En su aparición original, estas cosas se decían con trasfondo de menemismo. Hoy las leemos a casi dos décadas de distancia, en las que cupieron por lo pronto doce años de progresismo y kirchnerismo (aclaro, por si hace falta, que no soy y nunca fui ninguna de las dos cosas: ni progresista ni kirchnerista); y actualmente, como es notorio, ocupa el poder político un gobierno de la derecha más recalcitrante. Lo que vuelve indispensable, a mi entender, preguntarse desde dónde se enuncian, cada vez, los ataques al progresismo, a sus taras y sus lugares comunes. Porque la realidad política argentina podría estar expresando, hoy en día, qué tanto se le ha hecho el juego a los sectores más reaccionarios. O dicho en otros términos: cuánto y cómo las críticas al progresismo fueron hechas por derecha, o bien, tanto peor, para la derecha, es decir, en su beneficio.

Fogwill habla contra los otros. No con los otros, ni hacia los otros, sino contra los otros. Por eso, en un momento dado de la charla, viendo que un poco se ha perdido, se detiene y pregunta: “¿De qué me hacían hablar…?”. Y González le contesta con una verdad sencilla y enorme: “Hablabas solo…”. Me resulta un momento clave para definir las respectivas visiones. Fogwill habla hasta tal punto en función de los otros, que no puede sino sentir que son los otros los que lo están haciendo hablar; González le devuelve una versión distinta, lacerante, corrosiva, que es que habla solo, completamente solo, ni para los otros ni contra los otros ni por los otros, sino solo.

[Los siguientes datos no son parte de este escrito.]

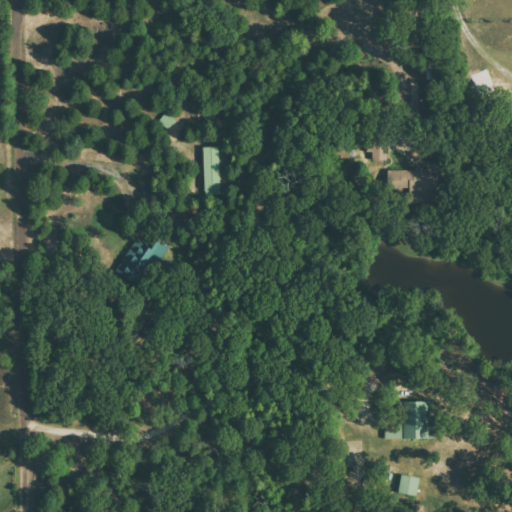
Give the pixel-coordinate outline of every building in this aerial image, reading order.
[(219,146),(204,146),(205,194),(221,193),(219,146)] [(387,169),(388,189),(439,188),(438,168),(387,169)] [(138,284),(159,253),(137,238),(116,270),(138,284)] [(404,402),(404,425),(385,425),(386,439),(435,437),(434,401),(404,402)] [(418,496),(420,477),(402,475),(399,493),(418,496)]
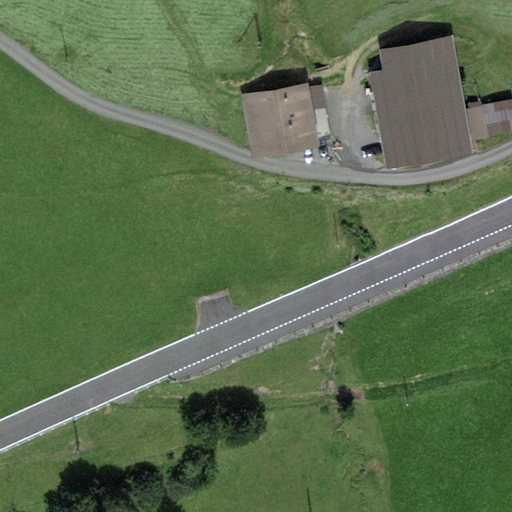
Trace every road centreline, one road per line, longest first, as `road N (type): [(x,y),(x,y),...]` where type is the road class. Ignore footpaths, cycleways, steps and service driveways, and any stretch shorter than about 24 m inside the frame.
road 1 (primary): [(0,436),(511,210)]
road 2 (track): [(511,147),(471,164),(396,175),(269,164),(76,95),(0,40)]
road 3 (track): [(117,382),(130,401),(182,403),(332,397),(473,371),(511,382)]
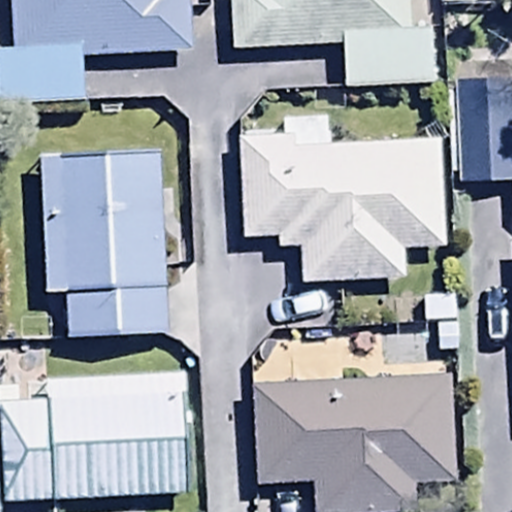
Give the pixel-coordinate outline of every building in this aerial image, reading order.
[(175,14),(174,0),(8,0),(9,2),(0,1),(0,68),(80,65),(78,18),(175,14)] [(226,0),(227,13),(335,9),(336,49),(431,45),(428,0),(226,0)] [(509,148),(506,37),(449,39),(452,150),(509,148)] [(433,143),(322,146),(321,118),(275,119),(275,139),(235,139),(237,244),(271,244),(271,250),(292,250),(293,286),(400,284),(400,255),(435,254),(433,143)] [(165,341),(153,153),(33,159),(41,297),(57,296),(60,347),(165,341)] [(250,489),(307,486),(308,511),(408,511),(407,482),(445,480),(441,380),(246,388),(250,489)] [(184,497),(180,381),(0,387),(0,488),(1,503),(184,497)]
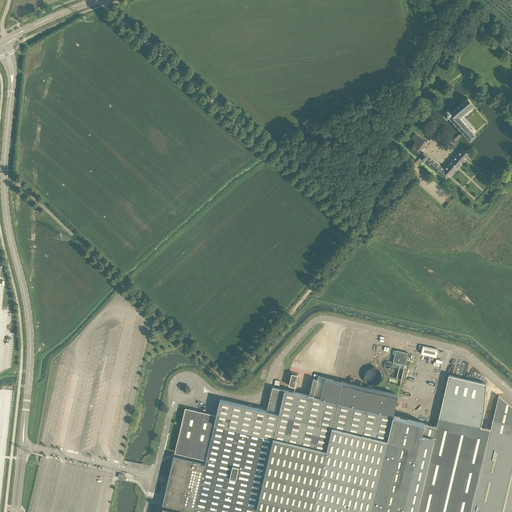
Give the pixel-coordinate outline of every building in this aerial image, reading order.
[(476,135),(475,135),(460,117),(474,105),(467,98),(451,113),(448,109),(443,114),(447,118),(448,116),(461,130),(465,134),(470,140),(476,135)] [(422,158),(423,160),(447,179),(469,155),(462,148),(444,168),(426,153),(421,149),(428,142),(415,133),(411,139),(415,142),(413,144),(414,144),(410,149),(420,157),(422,158)] [(438,349),(423,346),(421,354),(436,357),(438,349)] [(393,362),(405,365),(408,353),(396,350),(393,362)] [(382,377),(382,376),(382,375),(382,374),(381,372),(380,371),(380,370),(379,369),(378,368),(376,368),(375,368),(374,367),(372,367),(371,368),(370,368),(369,368),(368,369),(367,370),(366,371),(365,372),(365,374),(364,375),(364,376),(364,377),(365,379),(365,380),(366,381),(367,382),(368,383),(369,384),(370,384),(371,385),(372,385),(374,385),(375,385),(376,384),(378,384),(379,383),(380,382),(380,381),(381,380),(382,379),(382,377)] [(293,374),(290,385),(296,387),(299,375),(293,374)] [(511,511),(511,406),(499,396),(490,429),(480,427),(484,412),(486,384),(449,375),(436,426),(424,423),(425,423),(393,415),(398,395),(325,378),(325,377),(319,375),(318,379),(313,378),(309,395),(272,387),(267,410),(263,409),(264,408),(259,407),(259,408),(220,399),(216,415),(185,408),(175,453),(206,460),(205,464),(201,463),(201,461),(174,455),(163,502),(164,503),(163,506),(161,506),(159,511),(511,511)]
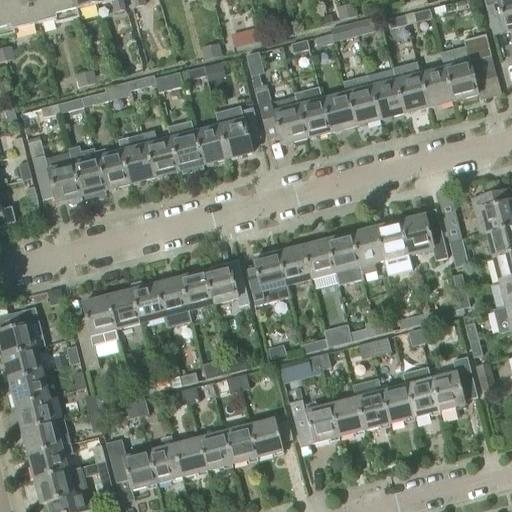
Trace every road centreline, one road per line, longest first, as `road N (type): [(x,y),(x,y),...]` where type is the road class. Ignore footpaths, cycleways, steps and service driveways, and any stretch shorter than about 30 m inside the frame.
road 1 (residential): [(0,271),(511,141)]
road 2 (residential): [(367,511),(511,474)]
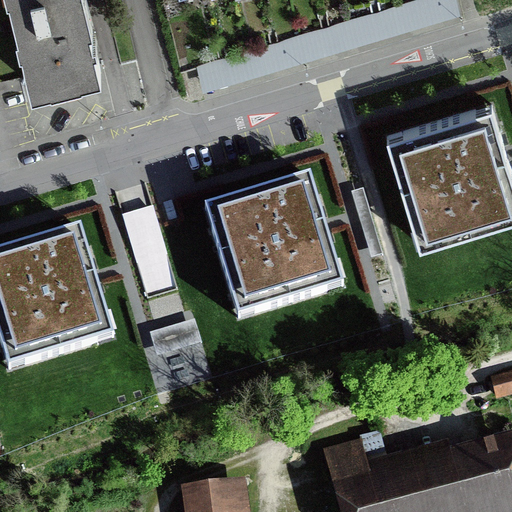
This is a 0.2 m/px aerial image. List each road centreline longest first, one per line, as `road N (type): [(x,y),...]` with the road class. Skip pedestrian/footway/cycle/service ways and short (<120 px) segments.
road 1 (residential): [(511,29),(0,187)]
road 2 (track): [(335,415),(177,486),(159,511)]
road 3 (unclassified): [(511,359),(335,415)]
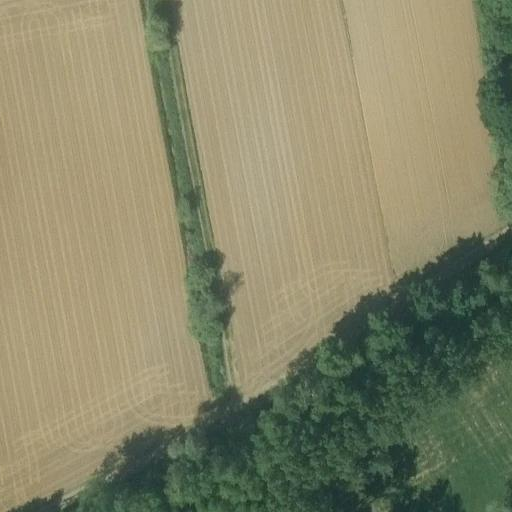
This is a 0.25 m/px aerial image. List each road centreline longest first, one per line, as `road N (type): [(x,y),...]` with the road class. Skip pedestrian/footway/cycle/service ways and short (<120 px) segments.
road 1 (track): [(151,0),(234,413)]
road 2 (track): [(234,413),(511,241)]
road 3 (track): [(51,511),(234,413)]
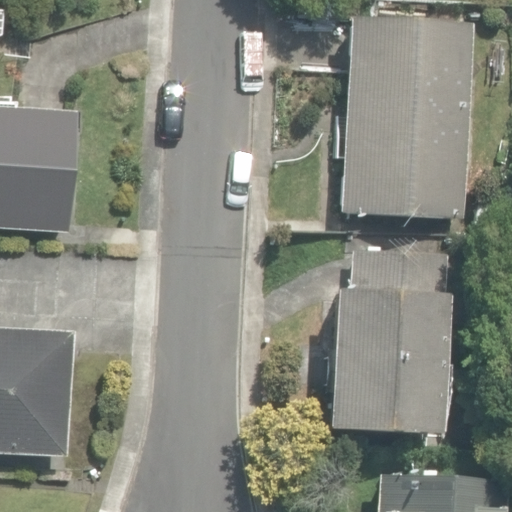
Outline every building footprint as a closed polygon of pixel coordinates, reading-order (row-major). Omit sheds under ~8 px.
[(335,216),(459,221),(468,24),(344,19),(335,216)] [(0,229),(63,233),(70,117),(0,113),(0,229)] [(319,431),(439,439),(443,368),(437,367),(440,322),(456,324),(458,305),(440,304),(443,256),(347,250),(344,295),(327,293),(319,431)] [(0,455),(60,458),(66,335),(0,331),(0,455)] [(499,511),(500,484),(371,479),(369,511),(499,511)]
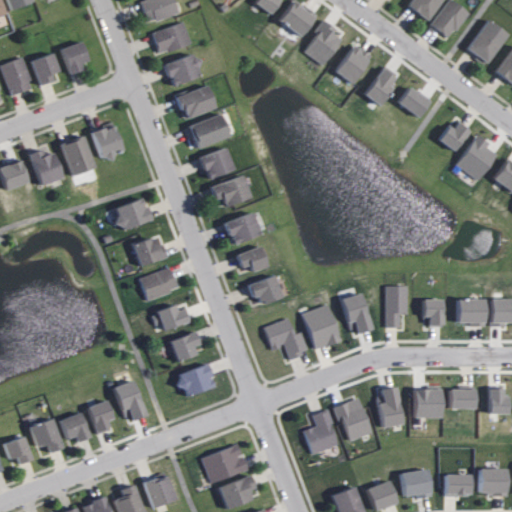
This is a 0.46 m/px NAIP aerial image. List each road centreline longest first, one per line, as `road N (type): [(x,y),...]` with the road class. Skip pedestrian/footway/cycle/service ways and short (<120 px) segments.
road 1 (residential): [(301,511),(104,0)]
road 2 (residential): [(0,500),(367,359),(511,356)]
road 3 (residential): [(511,125),(343,0)]
road 4 (residential): [(136,80),(0,132)]
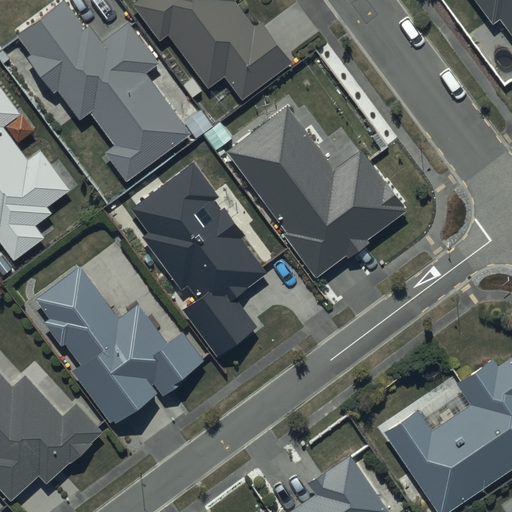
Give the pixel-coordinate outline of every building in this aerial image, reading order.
[(31,46),(26,49),(53,86),(58,83),(79,112),(90,105),(114,138),(104,145),(125,174),(189,128),(194,134),(213,120),(201,104),(183,117),(146,66),(158,57),(129,16),(104,35),(90,16),(83,20),(68,0),(51,0),(16,25),(31,46)] [(133,0),(159,35),(168,29),(207,83),(226,69),(242,93),(292,57),(262,14),(254,19),(239,0),(133,0)] [(511,0),(480,0),(492,16),(500,10),(511,26),(511,0)] [(0,235),(13,253),(43,231),(35,219),(52,206),(48,201),(70,184),(40,143),(27,153),(3,120),(20,107),(0,79),(0,235)] [(287,102),(228,146),(285,223),(281,226),(314,271),(346,248),(348,251),(371,234),(368,230),(406,202),(362,142),(332,164),(287,102)] [(149,226),(142,231),(179,283),(186,278),(194,288),(181,298),(218,348),(257,320),(234,289),(265,266),(241,233),(245,230),(223,200),(219,202),(213,193),(218,190),(193,156),(131,202),(149,226)] [(80,357),(71,363),(111,418),(159,382),(163,388),(187,370),(183,365),(202,351),(182,324),(167,336),(137,296),(117,311),(79,260),(36,291),(49,309),(43,314),(60,338),(64,335),(80,357)] [(417,403),(383,426),(440,510),(511,461),(511,350),(499,359),(493,351),(456,376),(471,399),(431,425),(417,403)] [(0,482),(10,494),(39,468),(46,475),(69,454),(72,457),(95,437),(91,433),(102,423),(77,395),(64,408),(26,367),(12,380),(0,366),(0,482)] [(315,488),(280,511),(378,511),(388,506),(349,449),(307,476),(315,488)]
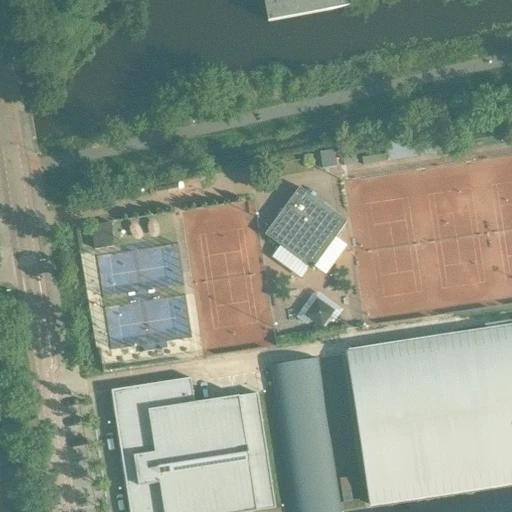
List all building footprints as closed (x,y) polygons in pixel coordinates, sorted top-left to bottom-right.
[(263,0),(268,23),(349,8),(348,2),(347,0),(263,0)] [(334,152),(320,154),(322,170),(337,168),(334,152)] [(356,165),(355,152),(342,154),(343,167),(356,165)] [(265,236),(312,271),(347,223),(299,188),(265,236)] [(90,226),(94,249),(114,246),(110,222),(90,226)] [(371,506),(370,505),(511,483),(511,330),(511,323),(511,322),(511,321),(483,326),(484,327),(485,327),(486,335),(348,356),(348,355),(346,355),(370,507),(371,506)] [(269,367),(291,511),(339,511),(316,360),(269,367)] [(111,392),(129,511),(259,511),(276,509),(258,395),(195,404),(191,379),(111,392)]
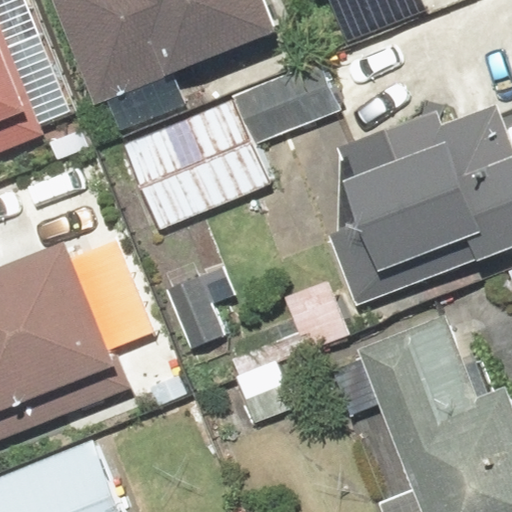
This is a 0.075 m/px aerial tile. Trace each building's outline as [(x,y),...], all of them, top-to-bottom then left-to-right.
[(0,0),(0,161),(69,134),(16,0),(0,0)] [(306,24),(296,0),(73,0),(114,101),(306,24)] [(354,110),(338,65),(137,140),(170,227),(287,183),(271,141),(354,110)] [(359,138),(363,149),(349,155),(359,179),(347,184),(363,224),(345,231),(374,306),(511,252),(511,106),(460,126),(450,102),(359,138)] [(99,229),(0,268),(0,369),(15,407),(149,353),(99,229)] [(240,335),(215,277),(181,291),(206,350),(240,335)] [(366,331),(346,277),(304,293),(312,314),(242,341),(271,418),(308,404),(291,359),(366,331)] [(369,414),(401,401),(433,482),(394,498),(400,511),(511,511),(511,390),(500,395),(466,310),(347,357),(369,414)] [(0,511),(138,511),(112,443),(0,486),(0,511)]
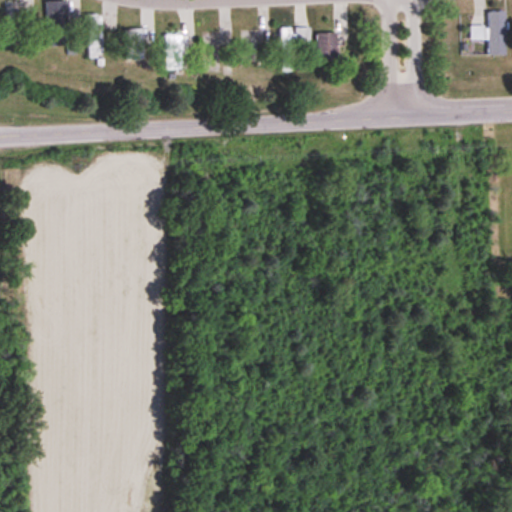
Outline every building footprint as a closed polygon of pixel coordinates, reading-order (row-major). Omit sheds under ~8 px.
[(20,1),(6,1),(6,48),(20,48),(20,1)] [(67,2),(46,2),(46,46),(67,46),(67,2)] [(505,56),(505,11),(487,11),(487,56),(505,56)] [(88,59),(102,59),(102,14),(88,14),(88,59)] [(483,26),(470,26),(470,40),(483,40),(483,26)] [(279,28),(280,73),(291,73),(291,44),(309,44),(309,28),(292,28),(279,28)] [(142,60),(142,29),(124,29),(124,60),(142,60)] [(260,62),(260,30),(241,30),(241,62),(260,62)] [(202,73),(220,73),(220,60),(231,60),(231,31),(202,31),(202,73)] [(182,34),(163,34),(163,71),(182,71),(182,34)] [(316,34),(316,61),(335,61),(335,34),(316,34)]
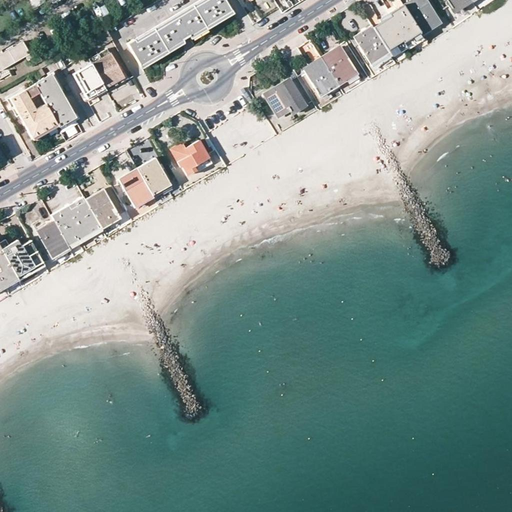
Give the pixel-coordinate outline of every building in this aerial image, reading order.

González, Rinesi, Ferrer, López parecen haber asistido a la reunión munido cada cual con su respectivo saco roto, para hacer caer ahí cada una de las provocaciones de Fogwill, y tratar de quedarse en cambio, en lo posible, con su lucidez, con su inteligencia, con su disidencia. Este “campo enemigo” le brindó así la mejor de las escuchas posibles; la contraria, la exactamente contraria, es la que domina casi por entero el presunto “campo amigo”, que celebra sus previsibles bravatas con una incondicionalidad servil, sin siquiera atisbar en su disidencia el brillo de la inteligencia y de su lucidez. Cuando colaboraba en la sección “Escritores” del diario Perfil, trabajo que hizo hasta su muerte, había entre los comentaristas de la versión electrónica del diario un sujeto que se hacía llamar “fogwillcito”. Le dispensaba a Fogwill los elogios más enfáticos y superlativos. Obviamente lo estaba cargando. Siempre me llamó la atención lo mucho que Fogwill se enojaba con eso, el tiempo que dedicó a desenmascarar al anónimo; lejos de cualquier displicencia, se engranaba de verdad. Acaso porque alcanzó a entender así, en la insistencia zumbona de ese típico gastador de Internet, la forma que podía cobrar un posible fracaso suyo: la forma de la veneración adulona de los nuevos fogwillcitos.

Hacia el final de Diálogos en el campo enemigo, Fogwill protesta: “lo que me molesta de esta entrevista, es que me tomen en serio”. Ésa fue su queja. Tuvo razón, era verdad. Porque González y Rinesi, Ferrer y María Pía López, lograron no tomarlo en serio, porque supieron cuándo y cómo dejar de tomarlo en serio, es que pudieron tomarlo en serio. Es quizás, de todo el libro, lo que hoy tiene más vigencia.